- Born: 11 February 1863 Condeixa-a-Nova, district of Coimbra, Portugal
- Died: 15 November 1949 (aged 86)
- Known for: Photography
- Spouse: Luiz Cipriano Coelho de Magalhães

= Maria Lemos de Magalhães =

Portuguese photographer (1863–1949)

Maria da Conceição de Lemos Magalhães (1863–1949) was the most prolific female amateur photographer of the early 20th century in Portugal. She explored themes related to the land and the sea, rural work, and women in natural environments and also studied the chemistry of photography.

==Early life==
Magalhães was born as Maria da Conceição de Lemos Pereira de Lacerda Sant'Iago on 11 February 1863 in Condeixa-a-Nova in the district of Coimbra in the centre of Portugal. She was the daughter of Ramalho Pereira de Azeredo Coutinho (1812–1895), who had the rank of Count, and Amelia da Madre de Deus Sant'Iago (1841–1897). In 1884 she married, in Porto, a politician and journalist, Luiz Cipriano Coelho de Magalhães (1859–1935). They lived in Moreira da Maia in the Greater Porto area, and were to have four children.

==Photography==
It is unclear how or why Magalhães took up photography, but by the early 20th century she was becoming well known both in Portugal and abroad. She was certainly exposed to artistic influences at her home, known as the Quinta do Mosteiro, which hosted influential writers and painters. Additionally, her husband had close connections with the Portuguese Royal Family, several of whose members were involved in photography. When the Royal Family was exiled to London after the 5 October 1910 revolution against the monarchy, her family accompanied the deposed king to London, not returning until 1914 after her husband was granted an amnesty. Little is known about her photography after she returned to Portugal.
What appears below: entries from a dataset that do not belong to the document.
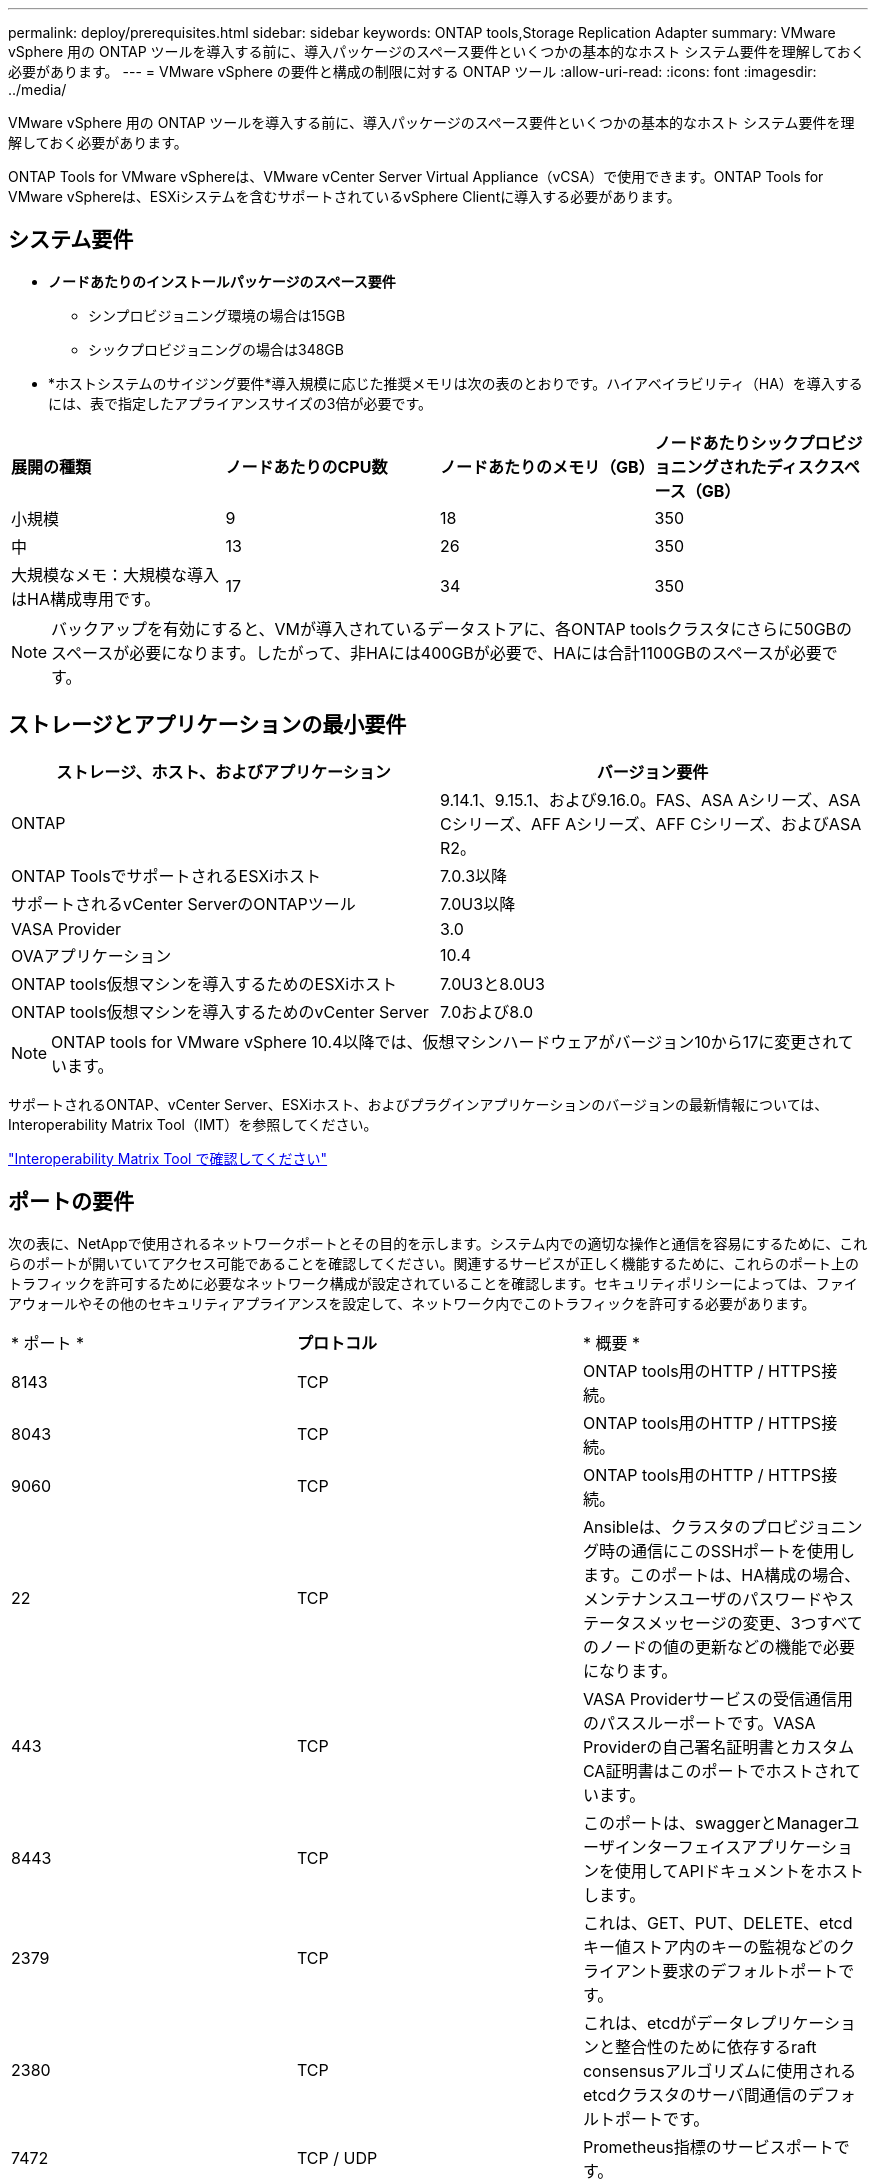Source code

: ---
permalink: deploy/prerequisites.html 
sidebar: sidebar 
keywords: ONTAP tools,Storage Replication Adapter 
summary: VMware vSphere 用の ONTAP ツールを導入する前に、導入パッケージのスペース要件といくつかの基本的なホスト システム要件を理解しておく必要があります。 
---
= VMware vSphere の要件と構成の制限に対する ONTAP ツール
:allow-uri-read: 
:icons: font
:imagesdir: ../media/


[role="lead"]
VMware vSphere 用の ONTAP ツールを導入する前に、導入パッケージのスペース要件といくつかの基本的なホスト システム要件を理解しておく必要があります。

ONTAP Tools for VMware vSphereは、VMware vCenter Server Virtual Appliance（vCSA）で使用できます。ONTAP Tools for VMware vSphereは、ESXiシステムを含むサポートされているvSphere Clientに導入する必要があります。



== システム要件

* *ノードあたりのインストールパッケージのスペース要件*
+
** シンプロビジョニング環境の場合は15GB
** シックプロビジョニングの場合は348GB


* *ホストシステムのサイジング要件*導入規模に応じた推奨メモリは次の表のとおりです。ハイアベイラビリティ（HA）を導入するには、表で指定したアプライアンスサイズの3倍が必要です。


|===


| *展開の種類* | *ノードあたりのCPU数* | *ノードあたりのメモリ（GB）* | *ノードあたりシックプロビジョニングされたディスクスペース（GB）* 


| 小規模 | 9 | 18 | 350 


| 中 | 13 | 26 | 350 


| 大規模なメモ：大規模な導入はHA構成専用です。 | 17 | 34 | 350 
|===

NOTE: バックアップを有効にすると、VMが導入されているデータストアに、各ONTAP toolsクラスタにさらに50GBのスペースが必要になります。したがって、非HAには400GBが必要で、HAには合計1100GBのスペースが必要です。



== ストレージとアプリケーションの最小要件

|===
| ストレージ、ホスト、およびアプリケーション | バージョン要件 


| ONTAP | 9.14.1、9.15.1、および9.16.0。FAS、ASA Aシリーズ、ASA Cシリーズ、AFF Aシリーズ、AFF Cシリーズ、およびASA R2。 


| ONTAP ToolsでサポートされるESXiホスト | 7.0.3以降 


| サポートされるvCenter ServerのONTAPツール | 7.0U3以降 


| VASA Provider | 3.0 


| OVAアプリケーション | 10.4 


| ONTAP tools仮想マシンを導入するためのESXiホスト | 7.0U3と8.0U3 


| ONTAP tools仮想マシンを導入するためのvCenter Server | 7.0および8.0 
|===

NOTE: ONTAP tools for VMware vSphere 10.4以降では、仮想マシンハードウェアがバージョン10から17に変更されています。

サポートされるONTAP、vCenter Server、ESXiホスト、およびプラグインアプリケーションのバージョンの最新情報については、Interoperability Matrix Tool（IMT）を参照してください。

https://imt.netapp.com/matrix/imt.jsp?components=105475;&solution=1777&isHWU&src=IMT["Interoperability Matrix Tool で確認してください"^]



== ポートの要件

次の表に、NetAppで使用されるネットワークポートとその目的を示します。システム内での適切な操作と通信を容易にするために、これらのポートが開いていてアクセス可能であることを確認してください。関連するサービスが正しく機能するために、これらのポート上のトラフィックを許可するために必要なネットワーク構成が設定されていることを確認します。セキュリティポリシーによっては、ファイアウォールやその他のセキュリティアプライアンスを設定して、ネットワーク内でこのトラフィックを許可する必要があります。

|===


| * ポート * | *プロトコル* | * 概要 * 


| 8143 | TCP | ONTAP tools用のHTTP / HTTPS接続。 


| 8043 | TCP | ONTAP tools用のHTTP / HTTPS接続。 


| 9060 | TCP | ONTAP tools用のHTTP / HTTPS接続。 


| 22 | TCP | Ansibleは、クラスタのプロビジョニング時の通信にこのSSHポートを使用します。このポートは、HA構成の場合、メンテナンスユーザのパスワードやステータスメッセージの変更、3つすべてのノードの値の更新などの機能で必要になります。 


| 443 | TCP | VASA Providerサービスの受信通信用のパススルーポートです。VASA Providerの自己署名証明書とカスタムCA証明書はこのポートでホストされています。 


| 8443 | TCP | このポートは、swaggerとManagerユーザインターフェイスアプリケーションを使用してAPIドキュメントをホストします。 


| 2379 | TCP | これは、GET、PUT、DELETE、etcdキー値ストア内のキーの監視などのクライアント要求のデフォルトポートです。 


| 2380 | TCP | これは、etcdがデータレプリケーションと整合性のために依存するraft consensusアルゴリズムに使用されるetcdクラスタのサーバ間通信のデフォルトポートです。 


| 7472 | TCP / UDP | Prometheus指標のサービスポートです。 


| 7946 | TCP / UDP | このポートは、Dockerのコンテナネットワーク検出に使用されます。 


| 9083 | TCP | このポートは、VASA Providerサービスで内部的に使用されるサービスポートです。 


| 1162 | UDP | これはSNMPトラップパケットポートです。 


| 6443 | TCP | ソース：RKE2エージェントノード。宛先：REK2サーバノード。説明：Kubernetes API 


| 9345 | TCP | ソース：RKE2エージェントノード。宛先：REK2サーバノード。説明:REK2スーパーバイザAPI 


| 8472 | TCP + UDP | フランネルVXLANを使用する場合、すべてのノードがUDPポート8472を介して他のノードに到達できる必要があります。ソース：すべてのRKE2ノード。宛先：すべてのREK2ノード。説明：VXLANを使用したCanal CNI 


| 10250 | TCP | ソース：すべてのRKE2ノード。宛先：すべてのREK2ノード。説明：Kubelet指標 


| 30000-32767 | TCP | ソース：すべてのRKE2ノード。宛先：すべてのREK2ノード。説明：NodePortポート範囲 


| 123 | TCP | ntpdはこのポートを使用してNTPサーバの検証を実行します。 


| 137-139 | TCP / UDP | SMB / Windows共有パケット。 


| 6789 | TCP | Cephモニタ（MON） 


| 3300 | TCP | Cephモニタ（MON） 


| 6800-7300 | TCP | Ceph Manager、OSDs、およびファイルシステム（MDS）。 


| 80 | TCP | Ceph RADOSゲートウェイ（RGW） 


| 9080 | TCP | VP HTTP/HTTPS接続（IPv4の場合は127.0.0.0/8から、IPv6の場合は::1/128からのみ）。 
|===


== ONTAP tools for VMware vSphereを導入するための構成の制限

次の表は、VMware vSphere用のONTAP toolsを設定する際のガイドとして使用できます。

|===


| * 導入 * | * タイプ * | * VVOLの数* | *ホスト数* 


| HA 認定外 | 小（S） | ~12、000 | 32だ 


| HA 認定外 | 中（M） | 最大24、000 | 64 


| 高可用性 | 小（S） | 最大24、000 | 64 


| 高可用性 | 中（M） | 約50k | 128 


| 高可用性 | 大（L） | ~100k | 256 [注]表のホスト数は、複数のvCenterからのホストの総数を示しています。 
|===


== ONTAP Tools for VMware vSphere - Storage Replication Adapter（SRA）

次の表に、ONTAP tools for VMware vSphereを使用したVMware Live Site Recoveryインスタンスごとにサポートされる数を示します。

|===
| * vCenterの導入規模* | *小さい* | *中* 


| アレイベースのレプリケーションを使用した保護用に構成された仮想マシンの総数 | 2000 | 5000 


| アレイベースのレプリケーション保護グループの総数 | 250 | 250 


| リカバリプランあたりの保護グループの総数 | 50 | 50 


| レプリケートされたデータストア数 | 255 | 255 


| VM数 | 4000 | 7000 
|===
次の表に、VMware Live Site Recoveryの数と、VMware vSphereの導入規模に対応するONTAPツールを示します。

|===


| * VMware Live Site Recoveryインスタンスの数* | * ONTAPツールの導入規模* 


| 最大4 | 小規模 


| 4～8 | 中 


| 8人以上 | 大規模 
|===
詳細については、を参照してください https://techdocs.broadcom.com/us/en/vmware-cis/live-recovery/live-site-recovery/9-0/overview/site-recovery-manager-system-requirements/operational-limits-of-site-recovery-manager.html["VMware Live Site Recoveryの運用上の制限"]。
She paid close attention to laboratory processing and studied the chemistry applied to photography. Using up-to-date photographic techniques such as bromoil, she gained recognition through exhibitions and through the publication of her photographs in both national and foreign periodicals. In 1906 she exhibited at the Salon du Photo-Club de Paris, and a year later in Turin at the International Exhibition of Artistic and Scientific Photography. Her magazine contributions included the British magazine, The Studio, with her 1908 work, Cloud Effect. The following year, Passing Boat was published in the Portuguese Boletim Photographico, which also published other photographs by her. In the same year she participated in the International Exhibition of Photography in Dresden, and in the Portuguese Exhibition of Modern Amateur Photography. In May 1910, she took part in the Exhibition of Artistic Photography, held by the Portuguese Society of Photography, of which she was an invited member of the founding group of photographers.

==Other activities==
Magalhães was president of the Porto branch of the Portuguese Women's Assistance to Victims of War, an association promoted by the aristocracy. Her son, Jose, is believed to have fought in World War I, and to have died from war wounds in 1922. An image captured before his departure for the war is the last she is known to have taken. In 1945 she donated to the National Museum of Contemporary Art of Chiado in Lisbon a portrait of the Azorean writer, Antero de Quental, by Columbano Bordalo Pinheiro.

==Death and legacy==
Magalhães died on 15 November 1949. She left a vast body of work that was never published in her lifetime. Her photographic estate is divided between the collections of the Mascarenhas Gaivão Family, the Casa de Mateus Foundation, and of Rita van Zeller, her great-granddaughter.

An exhibition of her work was held at the National Museum of Contemporary Art of Chiado in Lisbon at the end of 2025. The exhibition also included the photographs of two other early Portuguese women photographers, Margarida Relvas and Mariana Relvas, respectively the daughter and second wife of the noted photographer, Carlos Relvas.